Information provided:
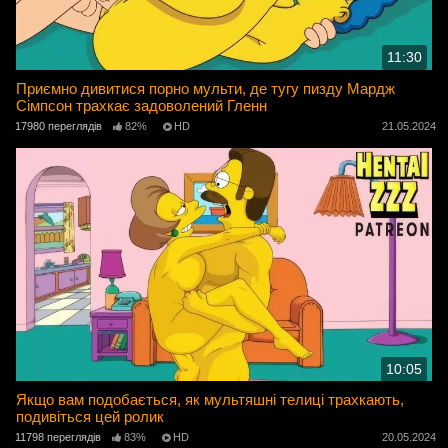
11:30
Приємно дивитися порно мульти, де тугу пизду Мардж
Сімпсон трахкає задоволений Гленн
17980 переглядів
82%
HD
21.05.2024
10:05
Якщо вам подобається, як мультяшні телиці трахкають,
подивіться цей ролик
11798 переглядів
83%
HD
20.05.2024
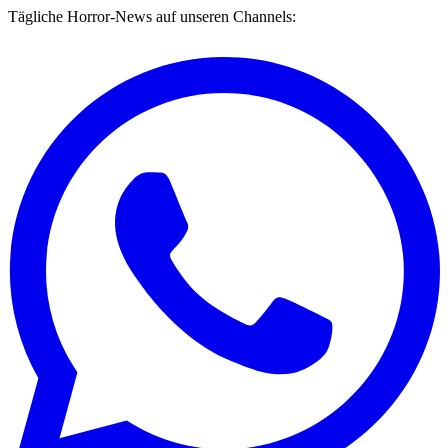
Tägliche Horror-News auf unseren Channels:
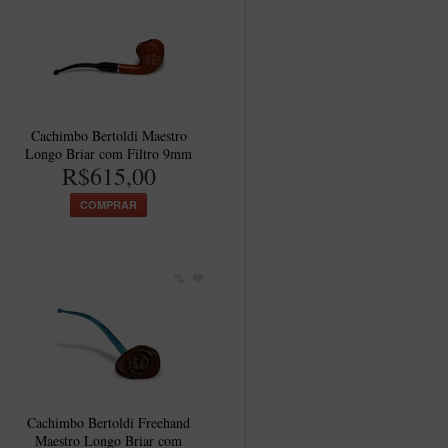
Cachimbo Bertoldi Maestro
Longo Briar com Filtro 9mm
R$615,00
COMPRAR
Cachimbo Bertoldi Freehand
Maestro Longo Briar com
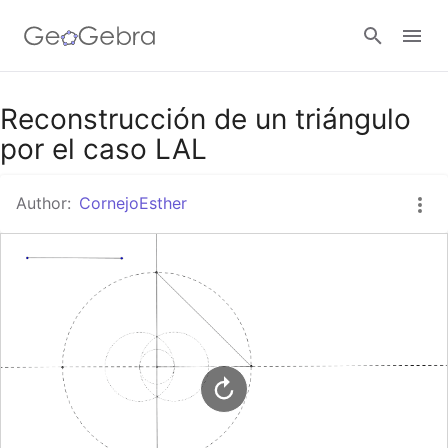
Google Classroom
Reconstrucción de un triángulo
por el caso LAL
GeoGebra Classroom
Author:
CornejoEsther
Sign in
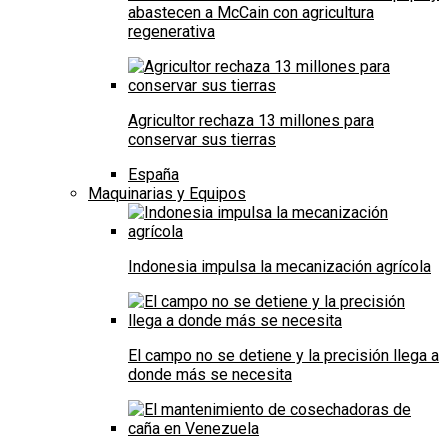
abastecen a McCain con agricultura
regenerativa
Agricultor rechaza 13 millones para
conservar sus tierras
España
Maquinarias y Equipos
Indonesia impulsa la mecanización agrícola
El campo no se detiene y la precisión llega a
donde más se necesita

Exercise:
Word for word, return the material above, but drop the pictures.

Solution for this task:
11:30
Приємно дивитися порно мульти, де тугу пизду Мардж
Сімпсон трахкає задоволений Гленн
17980 переглядів
82%
HD
21.05.2024
10:05
Якщо вам подобається, як мультяшні телиці трахкають,
подивіться цей ролик
11798 переглядів
83%
HD
20.05.2024
Tägliche Horror-News auf unseren Channels:
Cachimbo Bertoldi Maestro
Longo Briar com Filtro 9mm
R$615,00
COMPRAR
Cachimbo Bertoldi Freehand
Maestro Longo Briar com
Google Classroom
Reconstrucción de un triángulo
por el caso LAL
GeoGebra Classroom
Author:
CornejoEsther
Sign in
abastecen a McCain con agricultura
regenerativa
Agricultor rechaza 13 millones para
conservar sus tierras
España
Maquinarias y Equipos
Indonesia impulsa la mecanización agrícola
El campo no se detiene y la precisión llega a
donde más se necesita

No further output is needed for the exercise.